Sandfall Interactive’in ilk RPG’si Clair Obscur: Expedition 33, tatmin edici oynanışı, büyüleyici görselleri ve baştan sona sürükleyici bir anlatımıyla 2025’in en iyi oyunları arasında sağlam bir yer edindi.
Aslında belirtelim ki, Clair Obscur: Expedition 33’ün prologunun, oyuncuları en başından itibaren kendine bağlama yeteneğini kanıtladığı için, bu kadar çabuk etki yaratmasının başlıca nedeni olduğu söylenebilir.
Oradan, oyunun anlatımı, işleri ilginç tutmak için yol boyunca bolca kıvrım ve dönüşle unutulmaz bir şeye dönüşüyor.
Clair Obscur: Expedition 33’ün hikayesinin bu kadar harika olmasının bir nedeni, anlaşılır ve takip edilmesinin kolay olması ve bu, onu birçok modern RPG arasında bu kadar eşsiz kılan şey.

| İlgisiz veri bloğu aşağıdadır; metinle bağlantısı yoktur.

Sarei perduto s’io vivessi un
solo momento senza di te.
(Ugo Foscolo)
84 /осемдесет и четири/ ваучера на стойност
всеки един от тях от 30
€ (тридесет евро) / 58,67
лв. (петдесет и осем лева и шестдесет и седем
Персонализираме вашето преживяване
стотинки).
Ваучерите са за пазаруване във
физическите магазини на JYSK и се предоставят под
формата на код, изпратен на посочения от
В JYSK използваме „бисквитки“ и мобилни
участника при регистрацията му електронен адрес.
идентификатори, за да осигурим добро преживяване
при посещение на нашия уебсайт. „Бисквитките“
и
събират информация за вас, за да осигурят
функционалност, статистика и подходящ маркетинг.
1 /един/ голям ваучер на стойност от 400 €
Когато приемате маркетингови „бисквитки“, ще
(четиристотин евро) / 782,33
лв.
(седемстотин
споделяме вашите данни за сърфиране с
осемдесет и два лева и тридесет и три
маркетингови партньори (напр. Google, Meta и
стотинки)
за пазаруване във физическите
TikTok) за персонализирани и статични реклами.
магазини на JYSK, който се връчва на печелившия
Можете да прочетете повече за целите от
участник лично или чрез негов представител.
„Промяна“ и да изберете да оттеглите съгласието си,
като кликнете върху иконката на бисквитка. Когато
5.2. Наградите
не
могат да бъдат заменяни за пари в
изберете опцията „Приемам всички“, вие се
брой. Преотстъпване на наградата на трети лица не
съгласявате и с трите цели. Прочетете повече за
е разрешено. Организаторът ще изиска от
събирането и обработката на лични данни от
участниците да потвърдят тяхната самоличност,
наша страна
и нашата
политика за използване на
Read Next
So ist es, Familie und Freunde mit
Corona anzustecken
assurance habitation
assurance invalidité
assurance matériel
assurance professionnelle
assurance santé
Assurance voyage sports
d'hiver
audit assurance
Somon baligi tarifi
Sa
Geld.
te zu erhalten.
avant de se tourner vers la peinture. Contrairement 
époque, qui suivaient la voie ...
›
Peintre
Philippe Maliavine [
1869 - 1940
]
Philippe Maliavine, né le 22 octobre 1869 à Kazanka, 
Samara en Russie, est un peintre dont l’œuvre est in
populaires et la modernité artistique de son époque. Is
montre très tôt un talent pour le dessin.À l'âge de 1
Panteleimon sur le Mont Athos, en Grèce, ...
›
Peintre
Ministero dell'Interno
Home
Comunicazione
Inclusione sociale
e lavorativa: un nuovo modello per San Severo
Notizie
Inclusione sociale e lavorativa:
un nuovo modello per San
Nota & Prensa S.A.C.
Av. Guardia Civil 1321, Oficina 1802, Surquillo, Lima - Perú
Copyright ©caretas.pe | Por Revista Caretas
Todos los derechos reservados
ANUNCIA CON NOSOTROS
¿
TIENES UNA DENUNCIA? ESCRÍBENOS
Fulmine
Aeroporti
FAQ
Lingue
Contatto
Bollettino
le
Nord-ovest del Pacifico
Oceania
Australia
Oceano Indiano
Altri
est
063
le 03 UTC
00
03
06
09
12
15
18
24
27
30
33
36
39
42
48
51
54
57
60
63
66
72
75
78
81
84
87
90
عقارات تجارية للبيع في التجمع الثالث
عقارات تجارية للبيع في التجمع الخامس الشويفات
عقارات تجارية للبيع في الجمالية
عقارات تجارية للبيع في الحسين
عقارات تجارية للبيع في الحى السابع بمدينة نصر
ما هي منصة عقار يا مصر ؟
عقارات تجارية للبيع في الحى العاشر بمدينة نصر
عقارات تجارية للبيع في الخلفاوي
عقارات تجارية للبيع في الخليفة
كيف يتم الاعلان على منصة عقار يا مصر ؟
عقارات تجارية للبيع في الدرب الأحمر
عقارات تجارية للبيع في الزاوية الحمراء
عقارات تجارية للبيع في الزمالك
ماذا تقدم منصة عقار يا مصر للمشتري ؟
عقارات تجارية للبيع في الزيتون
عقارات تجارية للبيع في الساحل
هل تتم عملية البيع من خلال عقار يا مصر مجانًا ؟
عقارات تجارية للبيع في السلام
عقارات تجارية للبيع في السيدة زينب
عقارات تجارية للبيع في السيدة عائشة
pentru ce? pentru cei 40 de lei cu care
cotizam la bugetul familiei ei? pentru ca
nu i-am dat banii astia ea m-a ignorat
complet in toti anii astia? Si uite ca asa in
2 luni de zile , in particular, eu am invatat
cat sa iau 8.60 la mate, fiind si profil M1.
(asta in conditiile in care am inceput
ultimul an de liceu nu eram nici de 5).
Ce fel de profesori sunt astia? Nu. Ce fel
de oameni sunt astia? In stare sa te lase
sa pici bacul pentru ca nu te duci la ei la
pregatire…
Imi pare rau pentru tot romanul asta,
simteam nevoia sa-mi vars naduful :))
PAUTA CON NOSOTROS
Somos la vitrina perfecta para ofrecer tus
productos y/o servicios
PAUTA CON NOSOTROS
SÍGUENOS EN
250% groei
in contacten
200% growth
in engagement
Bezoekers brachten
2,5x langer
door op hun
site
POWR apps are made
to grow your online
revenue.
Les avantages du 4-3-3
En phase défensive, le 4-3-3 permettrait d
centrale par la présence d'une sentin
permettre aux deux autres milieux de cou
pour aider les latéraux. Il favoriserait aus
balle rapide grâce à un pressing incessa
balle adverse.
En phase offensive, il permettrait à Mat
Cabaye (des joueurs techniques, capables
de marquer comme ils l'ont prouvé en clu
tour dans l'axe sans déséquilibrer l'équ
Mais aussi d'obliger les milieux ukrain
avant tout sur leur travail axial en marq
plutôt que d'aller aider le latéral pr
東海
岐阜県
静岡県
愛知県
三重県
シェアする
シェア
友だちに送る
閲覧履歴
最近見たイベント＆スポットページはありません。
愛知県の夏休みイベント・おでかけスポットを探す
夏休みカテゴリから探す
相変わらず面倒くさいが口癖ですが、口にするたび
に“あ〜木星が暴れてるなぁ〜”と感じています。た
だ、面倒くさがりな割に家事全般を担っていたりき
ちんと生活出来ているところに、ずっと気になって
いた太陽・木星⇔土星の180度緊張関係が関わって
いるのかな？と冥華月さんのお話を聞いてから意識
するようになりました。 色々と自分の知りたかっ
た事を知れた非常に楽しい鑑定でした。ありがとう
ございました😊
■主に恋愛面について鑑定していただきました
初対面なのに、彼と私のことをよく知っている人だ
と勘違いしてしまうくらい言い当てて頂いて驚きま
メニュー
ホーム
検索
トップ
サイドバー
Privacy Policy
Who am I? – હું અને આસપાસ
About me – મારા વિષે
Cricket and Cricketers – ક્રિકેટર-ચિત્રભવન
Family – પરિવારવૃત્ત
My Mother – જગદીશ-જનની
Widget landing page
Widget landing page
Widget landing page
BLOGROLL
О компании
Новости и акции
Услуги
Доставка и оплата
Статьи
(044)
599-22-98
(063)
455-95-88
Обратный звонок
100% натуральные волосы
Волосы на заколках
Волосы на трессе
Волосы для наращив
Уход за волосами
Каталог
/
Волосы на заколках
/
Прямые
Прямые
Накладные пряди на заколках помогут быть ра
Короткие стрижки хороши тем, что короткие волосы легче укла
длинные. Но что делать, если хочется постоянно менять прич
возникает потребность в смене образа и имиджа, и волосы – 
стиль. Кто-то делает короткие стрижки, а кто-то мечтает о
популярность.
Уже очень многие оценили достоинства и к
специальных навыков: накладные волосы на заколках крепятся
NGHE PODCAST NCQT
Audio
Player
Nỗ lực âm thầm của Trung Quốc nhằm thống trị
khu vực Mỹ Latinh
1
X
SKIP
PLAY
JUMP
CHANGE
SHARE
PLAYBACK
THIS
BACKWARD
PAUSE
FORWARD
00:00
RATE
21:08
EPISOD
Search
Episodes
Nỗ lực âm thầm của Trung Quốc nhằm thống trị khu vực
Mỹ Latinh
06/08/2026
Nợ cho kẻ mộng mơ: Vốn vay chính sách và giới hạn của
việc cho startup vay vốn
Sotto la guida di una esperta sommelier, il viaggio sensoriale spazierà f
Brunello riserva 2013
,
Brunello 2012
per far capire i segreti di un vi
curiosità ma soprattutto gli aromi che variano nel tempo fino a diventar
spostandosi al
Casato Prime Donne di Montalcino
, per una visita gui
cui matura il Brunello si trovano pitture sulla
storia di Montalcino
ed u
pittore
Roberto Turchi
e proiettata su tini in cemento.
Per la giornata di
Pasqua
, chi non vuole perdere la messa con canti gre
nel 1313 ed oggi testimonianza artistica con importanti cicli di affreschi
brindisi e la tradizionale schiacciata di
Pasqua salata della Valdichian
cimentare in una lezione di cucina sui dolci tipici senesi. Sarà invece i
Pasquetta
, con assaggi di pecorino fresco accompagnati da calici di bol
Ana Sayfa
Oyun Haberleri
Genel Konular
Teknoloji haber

Bununla birlikte, Clair Obscur’un anlatısının her yönü, özellikle de hikayesinin gerçek kahramanı söz konusu olduğunda, bu kadar net değil. Çoğu durumda, ancak hepsinde değil, bir RPG’nin anlatısının kahramanı, birincil oynanabilir karakterdir.
Öte yandan, Clair Obscur: Expedition 33’te, bu kahramanın hikayenin sonuna yaklaşana kadar ortaya çıkmadığı iddia edilebilir. Bu kahraman, Renoir Dessendre’den başkası değil.
İlginizi Çekebilir: iPhone 17 Air’ın pil kapasitesi ortaya çıktı
Clair Obscur: Expedition 33, gerçek kötü adamların ve kahramanların kim olduğu konusunda oyuncuları tahminde bulunmakta harika bir iş çıkarıyor

Renoir’ın Clair Obscur: Expedition 33 hikayesinin kahramanı olduğunu anlamak için, öncelikle dünyasının gizli gerçekliğini kavramak gerekiyor. Verso sonunda devreye girip ekibin geri kalanına kahraman rolünü oynuyor gibi görünse de, aslında hikayenin kurbanı, kahramanı değil.
Lumiere ve Clair Obscur: Expedition 33 dünyası gerçek değil. Bunun yerine Verso’nun gerçek dünyada bir Ressam olarak kendisi tarafından inşa edilen bir Tuval üzerine bir resim.
Ancak, Verso trajik bir şekilde bir yangında öldüğünde, annesi Aline Dessendre oğlunun kaybıyla başa çıkamayarak Tuvaline girdi.
Orada, onu tekrar onunla olabileceği bir dünya haline getirmek için yeniden şekillendirdi ve bunun sonucunda gizemli Painters rolünü üstlendi. Renoir’ın hikayenin gerçek kahramanı rolü burada devreye giriyor.
Clair Obscur: Expedition 33, gerçek kötü adamların ve kahramanların kim olduğu konusunda oyuncuları tahminde bulunmakta harika bir iş çıkarıyor.
Başlangıçta Painters’ın gerçek düşman olduğu ve hemen ardından Renoir’ın geldiği görülüyor. Sonra, Verso bir kahraman gibi görünüyor ve sonra Maelle bir tür ahlaki açıdan belirsiz bir düşman oluyor.
Ancak, her şeyin temelinde, Clair Obscur: Expedition 33’ün gerçek düşmanı, hem Aline’i hem de Maelle’i hapseden ve iyileşme sürecini uzatmalarına neden olan keder.

Sonunda, hikayenin kahramanı olarak ortaya çıkan Renoir’dır. Çünkü en başından beri niyeti sadece ailesini Verso’yu kaybetmenin acısına yenik düşmekten korumaktı.